Everything is fine BUT!! as soon as want to query on this list I get weird responses.

Where:

_context.Set<Video>().Where(t=>t.AllRelatedIds.contains(11000)) returns null however if I ask to return all AllRelatedIds items some records have 11000 value exp.

Count:

_context.Set<Video>().Count(t=>t.AllRelatedIds.contains(11000)) returns could not be translated. Either rewrite the query in a form that can be translated, or switch to client evaluation explicitly by inserting a call to either AsEnumerable(), AsAsyncEnumerable(), ToList(), or ToListAsync().

What's the matter with EF Core? I even tested t=>t.AllRelatedIds.ToList().contains(11000) but made no difference

What I should do?
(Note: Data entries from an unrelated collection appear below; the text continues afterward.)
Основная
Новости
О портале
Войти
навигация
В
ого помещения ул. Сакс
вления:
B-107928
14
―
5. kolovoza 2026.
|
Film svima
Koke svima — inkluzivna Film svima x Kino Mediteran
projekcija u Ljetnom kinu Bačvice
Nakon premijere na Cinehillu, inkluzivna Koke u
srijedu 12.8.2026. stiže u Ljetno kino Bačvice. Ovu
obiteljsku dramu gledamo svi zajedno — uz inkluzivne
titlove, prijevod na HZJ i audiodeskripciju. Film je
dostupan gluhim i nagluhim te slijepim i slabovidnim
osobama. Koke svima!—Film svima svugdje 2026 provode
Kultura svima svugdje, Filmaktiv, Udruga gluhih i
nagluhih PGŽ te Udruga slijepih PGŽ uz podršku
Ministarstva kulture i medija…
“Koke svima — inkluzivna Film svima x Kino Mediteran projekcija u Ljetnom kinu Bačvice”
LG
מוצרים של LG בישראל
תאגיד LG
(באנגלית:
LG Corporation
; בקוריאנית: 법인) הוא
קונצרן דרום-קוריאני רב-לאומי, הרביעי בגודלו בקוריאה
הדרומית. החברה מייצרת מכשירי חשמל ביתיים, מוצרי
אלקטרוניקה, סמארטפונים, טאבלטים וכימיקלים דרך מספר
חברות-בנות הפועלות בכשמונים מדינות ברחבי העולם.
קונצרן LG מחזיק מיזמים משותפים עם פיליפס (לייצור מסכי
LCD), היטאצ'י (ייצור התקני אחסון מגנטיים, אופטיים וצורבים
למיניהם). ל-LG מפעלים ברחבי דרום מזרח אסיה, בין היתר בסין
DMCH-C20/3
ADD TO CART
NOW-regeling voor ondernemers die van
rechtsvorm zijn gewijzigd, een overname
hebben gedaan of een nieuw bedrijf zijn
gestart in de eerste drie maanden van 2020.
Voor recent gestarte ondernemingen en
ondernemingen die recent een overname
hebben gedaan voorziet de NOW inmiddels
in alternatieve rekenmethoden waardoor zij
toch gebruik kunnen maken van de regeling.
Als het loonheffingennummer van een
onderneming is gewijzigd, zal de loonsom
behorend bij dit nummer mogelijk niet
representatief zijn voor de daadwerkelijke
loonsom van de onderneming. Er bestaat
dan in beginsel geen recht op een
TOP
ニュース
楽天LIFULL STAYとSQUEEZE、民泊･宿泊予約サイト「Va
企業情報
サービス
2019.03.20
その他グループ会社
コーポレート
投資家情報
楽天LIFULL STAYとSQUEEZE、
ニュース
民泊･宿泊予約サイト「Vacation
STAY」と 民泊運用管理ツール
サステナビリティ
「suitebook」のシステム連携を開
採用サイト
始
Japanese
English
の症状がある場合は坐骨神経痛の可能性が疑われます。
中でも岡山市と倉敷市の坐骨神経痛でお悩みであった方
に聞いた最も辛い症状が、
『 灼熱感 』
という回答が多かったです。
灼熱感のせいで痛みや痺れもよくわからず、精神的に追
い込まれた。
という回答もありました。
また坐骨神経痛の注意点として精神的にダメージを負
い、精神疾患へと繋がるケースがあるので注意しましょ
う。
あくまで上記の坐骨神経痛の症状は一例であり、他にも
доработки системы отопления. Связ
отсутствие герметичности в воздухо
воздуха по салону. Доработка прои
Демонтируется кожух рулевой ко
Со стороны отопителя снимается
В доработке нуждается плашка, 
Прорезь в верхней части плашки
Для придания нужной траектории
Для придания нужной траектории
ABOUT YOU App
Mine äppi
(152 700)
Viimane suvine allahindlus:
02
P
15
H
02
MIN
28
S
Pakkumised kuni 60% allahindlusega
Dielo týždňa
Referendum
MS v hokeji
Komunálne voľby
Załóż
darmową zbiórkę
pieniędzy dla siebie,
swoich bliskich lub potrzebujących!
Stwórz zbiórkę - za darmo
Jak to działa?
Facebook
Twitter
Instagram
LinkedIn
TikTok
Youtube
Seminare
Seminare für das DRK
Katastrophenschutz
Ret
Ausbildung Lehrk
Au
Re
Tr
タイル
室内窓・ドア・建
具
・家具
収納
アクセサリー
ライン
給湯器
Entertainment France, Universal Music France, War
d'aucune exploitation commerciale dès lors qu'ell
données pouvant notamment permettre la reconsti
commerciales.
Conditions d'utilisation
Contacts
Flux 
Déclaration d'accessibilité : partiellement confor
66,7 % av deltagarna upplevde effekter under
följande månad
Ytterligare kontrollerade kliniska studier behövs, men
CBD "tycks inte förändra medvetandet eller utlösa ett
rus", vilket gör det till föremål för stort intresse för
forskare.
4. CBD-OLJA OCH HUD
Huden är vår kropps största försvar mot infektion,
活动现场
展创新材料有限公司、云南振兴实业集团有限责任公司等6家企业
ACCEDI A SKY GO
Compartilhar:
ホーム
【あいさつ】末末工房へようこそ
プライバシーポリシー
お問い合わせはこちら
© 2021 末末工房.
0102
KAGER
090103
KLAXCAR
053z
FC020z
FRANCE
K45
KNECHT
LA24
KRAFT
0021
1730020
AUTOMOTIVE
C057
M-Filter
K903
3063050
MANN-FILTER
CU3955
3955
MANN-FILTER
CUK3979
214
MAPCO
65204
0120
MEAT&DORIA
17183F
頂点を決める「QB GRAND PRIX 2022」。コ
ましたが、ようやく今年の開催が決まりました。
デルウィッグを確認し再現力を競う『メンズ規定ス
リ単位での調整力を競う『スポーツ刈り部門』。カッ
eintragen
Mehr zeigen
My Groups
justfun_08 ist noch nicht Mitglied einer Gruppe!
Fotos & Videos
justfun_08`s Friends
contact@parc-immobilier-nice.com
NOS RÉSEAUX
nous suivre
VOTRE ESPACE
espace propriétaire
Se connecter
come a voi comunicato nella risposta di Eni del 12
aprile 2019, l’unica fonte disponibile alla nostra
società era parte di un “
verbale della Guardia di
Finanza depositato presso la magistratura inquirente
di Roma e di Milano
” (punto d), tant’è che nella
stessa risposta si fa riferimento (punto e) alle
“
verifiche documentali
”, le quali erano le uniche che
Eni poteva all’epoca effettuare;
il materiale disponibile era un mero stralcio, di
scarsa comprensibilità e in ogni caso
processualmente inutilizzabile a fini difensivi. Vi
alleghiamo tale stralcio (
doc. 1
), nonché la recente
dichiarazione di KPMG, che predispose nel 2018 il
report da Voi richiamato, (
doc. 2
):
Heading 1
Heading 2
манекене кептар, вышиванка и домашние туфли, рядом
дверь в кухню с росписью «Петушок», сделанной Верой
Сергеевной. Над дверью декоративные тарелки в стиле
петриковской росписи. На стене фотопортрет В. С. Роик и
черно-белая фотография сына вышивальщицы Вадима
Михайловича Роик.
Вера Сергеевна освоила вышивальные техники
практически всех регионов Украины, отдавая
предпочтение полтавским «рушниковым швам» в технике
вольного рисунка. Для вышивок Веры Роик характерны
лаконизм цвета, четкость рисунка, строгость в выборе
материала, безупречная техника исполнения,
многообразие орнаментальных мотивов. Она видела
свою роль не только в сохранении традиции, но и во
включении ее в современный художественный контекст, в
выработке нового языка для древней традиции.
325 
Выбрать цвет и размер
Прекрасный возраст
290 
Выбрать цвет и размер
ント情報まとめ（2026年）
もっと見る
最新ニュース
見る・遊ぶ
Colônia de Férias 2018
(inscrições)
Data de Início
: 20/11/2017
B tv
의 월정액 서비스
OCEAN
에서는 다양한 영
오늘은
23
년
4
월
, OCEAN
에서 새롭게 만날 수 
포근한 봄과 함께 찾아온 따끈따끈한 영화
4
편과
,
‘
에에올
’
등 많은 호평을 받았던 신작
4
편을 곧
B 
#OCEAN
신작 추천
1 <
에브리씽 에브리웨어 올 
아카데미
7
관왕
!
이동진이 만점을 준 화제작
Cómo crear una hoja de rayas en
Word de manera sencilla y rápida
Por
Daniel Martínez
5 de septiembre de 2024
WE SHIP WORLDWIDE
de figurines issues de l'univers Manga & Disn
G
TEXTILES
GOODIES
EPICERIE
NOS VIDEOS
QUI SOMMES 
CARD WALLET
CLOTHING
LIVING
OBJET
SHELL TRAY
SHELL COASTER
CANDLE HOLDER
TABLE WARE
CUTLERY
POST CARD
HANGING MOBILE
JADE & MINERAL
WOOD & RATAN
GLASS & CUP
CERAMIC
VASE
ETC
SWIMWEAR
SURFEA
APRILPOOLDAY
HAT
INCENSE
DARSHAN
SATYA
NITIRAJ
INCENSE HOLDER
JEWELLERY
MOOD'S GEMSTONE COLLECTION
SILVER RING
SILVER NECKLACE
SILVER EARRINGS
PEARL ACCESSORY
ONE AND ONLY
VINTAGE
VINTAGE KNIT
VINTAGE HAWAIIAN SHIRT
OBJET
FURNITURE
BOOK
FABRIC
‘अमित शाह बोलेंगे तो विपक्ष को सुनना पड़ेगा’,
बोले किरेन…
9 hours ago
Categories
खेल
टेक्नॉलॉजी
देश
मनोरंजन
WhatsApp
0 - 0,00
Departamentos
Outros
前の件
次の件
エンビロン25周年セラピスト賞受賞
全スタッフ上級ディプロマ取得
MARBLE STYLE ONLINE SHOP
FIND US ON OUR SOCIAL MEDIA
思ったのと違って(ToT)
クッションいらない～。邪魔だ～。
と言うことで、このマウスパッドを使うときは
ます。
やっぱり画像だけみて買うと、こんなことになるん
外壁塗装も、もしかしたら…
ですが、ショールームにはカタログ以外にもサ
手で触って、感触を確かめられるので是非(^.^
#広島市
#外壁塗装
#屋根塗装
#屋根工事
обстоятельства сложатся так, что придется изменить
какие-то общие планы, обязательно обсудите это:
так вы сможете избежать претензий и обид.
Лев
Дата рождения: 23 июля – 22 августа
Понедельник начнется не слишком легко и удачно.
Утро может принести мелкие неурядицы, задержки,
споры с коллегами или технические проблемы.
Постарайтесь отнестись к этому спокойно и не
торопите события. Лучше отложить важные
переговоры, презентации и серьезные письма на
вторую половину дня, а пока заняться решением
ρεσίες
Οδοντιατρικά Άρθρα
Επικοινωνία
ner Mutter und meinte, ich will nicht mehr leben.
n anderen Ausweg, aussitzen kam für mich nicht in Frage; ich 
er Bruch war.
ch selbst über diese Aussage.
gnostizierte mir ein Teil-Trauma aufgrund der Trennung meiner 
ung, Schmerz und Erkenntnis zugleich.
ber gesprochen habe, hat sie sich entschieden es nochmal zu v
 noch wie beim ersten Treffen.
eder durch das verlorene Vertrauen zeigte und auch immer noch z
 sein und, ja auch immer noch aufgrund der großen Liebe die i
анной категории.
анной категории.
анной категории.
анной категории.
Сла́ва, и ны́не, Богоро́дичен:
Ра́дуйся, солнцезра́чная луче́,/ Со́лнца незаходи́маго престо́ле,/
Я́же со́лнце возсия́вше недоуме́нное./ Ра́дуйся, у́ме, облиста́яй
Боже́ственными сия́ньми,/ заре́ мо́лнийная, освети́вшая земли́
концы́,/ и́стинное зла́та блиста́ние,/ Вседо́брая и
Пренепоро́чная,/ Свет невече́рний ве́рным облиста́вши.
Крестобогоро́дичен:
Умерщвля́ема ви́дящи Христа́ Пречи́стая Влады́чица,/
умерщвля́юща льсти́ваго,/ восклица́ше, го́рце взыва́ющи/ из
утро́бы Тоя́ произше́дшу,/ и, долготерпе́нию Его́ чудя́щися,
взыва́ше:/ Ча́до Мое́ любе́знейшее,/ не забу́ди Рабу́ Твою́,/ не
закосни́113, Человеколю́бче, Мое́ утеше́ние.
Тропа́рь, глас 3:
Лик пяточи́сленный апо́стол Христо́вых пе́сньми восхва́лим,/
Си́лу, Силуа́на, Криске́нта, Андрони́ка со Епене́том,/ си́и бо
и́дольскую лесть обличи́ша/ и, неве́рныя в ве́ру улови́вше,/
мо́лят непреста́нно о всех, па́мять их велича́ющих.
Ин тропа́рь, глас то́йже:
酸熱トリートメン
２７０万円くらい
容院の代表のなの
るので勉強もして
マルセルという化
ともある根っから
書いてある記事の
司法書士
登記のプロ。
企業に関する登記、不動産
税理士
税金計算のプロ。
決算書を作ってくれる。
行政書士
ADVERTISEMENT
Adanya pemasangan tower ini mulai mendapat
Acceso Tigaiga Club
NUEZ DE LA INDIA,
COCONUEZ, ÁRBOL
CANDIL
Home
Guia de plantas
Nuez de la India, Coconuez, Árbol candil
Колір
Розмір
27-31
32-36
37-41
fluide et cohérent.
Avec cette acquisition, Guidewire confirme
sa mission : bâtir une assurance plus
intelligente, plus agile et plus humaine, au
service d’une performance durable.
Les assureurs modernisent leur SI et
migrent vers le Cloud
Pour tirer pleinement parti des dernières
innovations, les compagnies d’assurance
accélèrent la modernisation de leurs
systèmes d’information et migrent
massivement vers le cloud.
I don't want to have more tables, I used this methods hundreds of times but seems never queried on them.

The Json Serialization/Deserialization happens at application level. EF Core serializes the IList<int> object to value [11000,12000,13000] before sending it to database for storing, and deserializes the value [11000,12000,13000] to IList<int> object after retrieving it from the database. Nothing happens inside the database. Your database cannot operate on [11000,12000,13000] as a collection of number. To the database, its a single piece of data.

If you try the following queries -

var videos = _context.Set<Video>().ToList();
var video = _context.Set<Video>().FirstOrDefault(p=> p.Id == 2);

you'll get the expected result, EF Core is doing it's job perfectly.

The problem is, when you query something like -

_context.Set<Video>().Where(t=> t.AllRelatedIds.Contains(11000))

EF Core will fail to translate the t.AllRelatedIds.Contains(11000) part to SQL. EF Core can only serialize/deserialize it because you told it to (and how). But as I said above, your database cannot operate on [11000,12000,13000] as a collection of integer. So EF Core cannot translate the t.AllRelatedIds.Contains(11000) to anything meaningful to the database.

A solution will be to fetch the list of all videos, so that EF Core can deserialize the AllRelatedIds to IList<int> , then you can apply LINQ on it -

var allVideos = _context.Set<Video>().ToList();
var selectedVideos = allVideos.Where(t=> t.AllRelatedIds.Contains(11000)).ToList();

But isn't fetching ALL videos each time unnecessary/overkill or inefficient from performance perspective? Yes, of course. But as the comments implied, your database design/usage approach has some flaws.